* _Work instruction a_
Please give every line of the saved data entries rows below as a JSON list of strings, one string per line, with blank lines left out.

* _Document excerpt_
□ □ □ □
There is simple idea to reduce computation and also to prevent overflow. You can group together numbers say atleast two at time and calculate their log and then evaluate their sum.

log(abcde) = 5*log(K)

log(ab) + log(cde)  = 5*log(k)
share|improve this answer
    
Yes, this is basically the same idea as Peters, but with only 2 numbers. –  Walter Nov 14 '13 at 14:49

A different approach which would give better accuracy and performance than the logarithm method would be to compensate out-of-range exponents by a fixed amount, maintaining an exact logarithm of the cancelled excess. Like so:

const int EXP = 64; // maximal/minimal exponent
const double BIG = pow(2, EXP); // overflow threshold
const double SMALL = pow(2, -EXP); // underflow threshold

double product = 1;
int excess = 0; // number of times BIG has been divided out of product

for(int i=0; i<n; i++)
{
    product *= A[i];
    while(product > BIG)
    {
        product *= SMALL;
        excess++;
    }
    while(product < SMALL)
□ □ □ □
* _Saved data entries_
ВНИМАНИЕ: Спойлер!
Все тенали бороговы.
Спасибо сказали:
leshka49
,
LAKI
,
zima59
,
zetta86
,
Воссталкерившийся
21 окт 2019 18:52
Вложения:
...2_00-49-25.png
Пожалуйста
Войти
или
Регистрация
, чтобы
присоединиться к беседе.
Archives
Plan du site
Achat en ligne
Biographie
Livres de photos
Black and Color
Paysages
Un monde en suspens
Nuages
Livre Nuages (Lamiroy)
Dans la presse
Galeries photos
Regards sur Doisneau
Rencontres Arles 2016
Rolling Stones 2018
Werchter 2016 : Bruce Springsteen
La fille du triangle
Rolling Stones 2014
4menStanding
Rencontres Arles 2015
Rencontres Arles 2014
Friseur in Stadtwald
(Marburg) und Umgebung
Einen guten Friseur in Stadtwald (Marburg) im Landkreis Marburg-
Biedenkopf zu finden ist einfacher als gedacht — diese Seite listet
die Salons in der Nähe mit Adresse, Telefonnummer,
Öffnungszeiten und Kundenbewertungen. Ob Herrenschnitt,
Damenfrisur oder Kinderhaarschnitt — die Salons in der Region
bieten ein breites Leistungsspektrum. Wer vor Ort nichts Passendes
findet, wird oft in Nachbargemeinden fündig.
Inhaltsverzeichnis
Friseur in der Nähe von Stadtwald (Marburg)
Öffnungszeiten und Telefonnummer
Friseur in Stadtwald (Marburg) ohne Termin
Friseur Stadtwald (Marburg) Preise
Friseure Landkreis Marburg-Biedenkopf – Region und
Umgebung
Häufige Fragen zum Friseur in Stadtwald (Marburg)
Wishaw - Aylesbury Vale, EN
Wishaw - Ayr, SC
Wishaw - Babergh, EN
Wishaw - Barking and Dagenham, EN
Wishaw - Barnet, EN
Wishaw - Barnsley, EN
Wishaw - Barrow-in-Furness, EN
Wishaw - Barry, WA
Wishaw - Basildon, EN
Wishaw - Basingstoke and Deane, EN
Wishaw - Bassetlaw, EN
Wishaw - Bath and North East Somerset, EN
□ □ □ □
* _Work instruction b_
In the overflow discussion above, name every constant that the code declares with const.

* _Written answer a_
[
  "ВНИМАНИЕ: Спойлер!",
  "Все тенали бороговы.",
  "Спасибо сказали:",
  "leshka49",
  ",",
  "LAKI",
  ",",
  "zima59",
  ",",
  "zetta86",
  ",",
  "Воссталкерившийся",
  "21 окт 2019 18:52",
  "Вложения:",
  "...2_00-49-25.png",
  "Пожалуйста",
  "Войти",
  "или",
  "Регистрация",
  ", чтобы",
  "присоединиться к беседе.",
  "Archives",
  "Plan du site",
  "Achat en ligne",
  "Biographie",
  "Livres de photos",
  "Black and Color",
  "Paysages",
  "Un monde en suspens",
  "Nuages",
  "Livre Nuages (Lamiroy)",
  "Dans la presse",
  "Galeries photos",
  "Regards sur Doisneau",
  "Rencontres Arles 2016",
  "Rolling Stones 2018",
  "Werchter 2016 : Bruce Springsteen",
  "La fille du triangle",
  "Rolling Stones 2014",
  "4menStanding",
  "Rencontres Arles 2015",
  "Rencontres Arles 2014",
  "Friseur in Stadtwald",
  "(Marburg) und Umgebung",
  "Einen guten Friseur in Stadtwald (Marburg) im Landkreis Marburg-",
  "Biedenkopf zu finden ist einfacher als gedacht — diese Seite listet",
  "die Salons in der Nähe mit Adresse, Telefonnummer,",
  "Öffnungszeiten und Kundenbewertungen. Ob Herrenschnitt,",
  "Damenfrisur oder Kinderhaarschnitt — die Salons in der Region",
  "bieten ein breites Leistungsspektrum. Wer vor Ort nichts Passendes",
  "findet, wird oft in Nachbargemeinden fündig.",
  "Inhaltsverzeichnis",
  "Friseur in der Nähe von Stadtwald (Marburg)",
  "Öffnungszeiten und Telefonnummer",
  "Friseur in Stadtwald (Marburg) ohne Termin",
  "Friseur Stadtwald (Marburg) Preise",
  "Friseure Landkreis Marburg-Biedenkopf – Region und",
  "Umgebung",
  "Häufige Fragen zum Friseur in Stadtwald (Marburg)",
  "Wishaw - Aylesbury Vale, EN",
  "Wishaw - Ayr, SC",
  "Wishaw - Babergh, EN",
  "Wishaw - Barking and Dagenham, EN",
  "Wishaw - Barnet, EN",
  "Wishaw - Barnsley, EN",
  "Wishaw - Barrow-in-Furness, EN",
  "Wishaw - Barry, WA",
  "Wishaw - Basildon, EN",
  "Wishaw - Basingstoke and Deane, EN",
  "Wishaw - Bassetlaw, EN",
  "Wishaw - Bath and North East Somerset, EN"
]

* _Written answer b_
EXP, BIG, SMALL